Janus kinase (JAK) inhibitors act at low doses (e.g., tofacitinib, 0.2–0.4 μmol/kg bid) in
clinical use,
suggesting an efficient underlying mode of action. We hypothesized
that their effectiveness is due to their ability to raise the ratio
of IL-10 to TNFα. Unlike other JAK isoforms, JAK3 is expressed
mainly in hematopoietic cells and is essential for immune function.

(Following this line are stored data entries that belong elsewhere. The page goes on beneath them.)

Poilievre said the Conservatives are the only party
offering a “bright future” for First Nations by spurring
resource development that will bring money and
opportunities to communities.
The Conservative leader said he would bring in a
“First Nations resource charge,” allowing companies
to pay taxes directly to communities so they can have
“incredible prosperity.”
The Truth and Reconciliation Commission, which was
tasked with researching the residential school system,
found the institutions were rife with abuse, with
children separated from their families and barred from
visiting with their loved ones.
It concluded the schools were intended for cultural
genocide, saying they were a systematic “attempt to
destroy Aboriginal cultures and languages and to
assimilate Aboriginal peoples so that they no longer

We used JAK3 selective inhibitors with preferential distribution to
immune cells. Inhibition of JAK3 in human leukocytes reduced TNFα
and IL-6 but maintained levels of IL-10, while pan-JAK inhibitors
increased TNFα, IL-6, and IL-10. JAK1 is required for IL-10
receptor signaling, which suggests that, at exposure above the IC50 (55 nM for tofacitinib on JAK1), there is less feedback
control of TNFα levels. This leads to self-limiting effects
of JAK1 inhibitors and could place an upper limit on appropriate doses. In vivo, treating mice with JAK3 inhibitors before LPS administration
decreased plasma TNFα and increased IL-10 above vehicle levels,
suggesting that JAK3 inhibition may limit TNFα release by increasing
IL-10 while leaving the IL-10 receptor functional. This mechanism
should have general utility in controlling autoimmune diseases and
can be conveniently observed by measuring the ratio of IL-10 to TNFα.
In summary, our targeted, “leukotropic” inhibitors more
effectively increased IL-10/TNFα ratios than unselective control
compounds and could, therefore, be ideal for autoimmune therapy.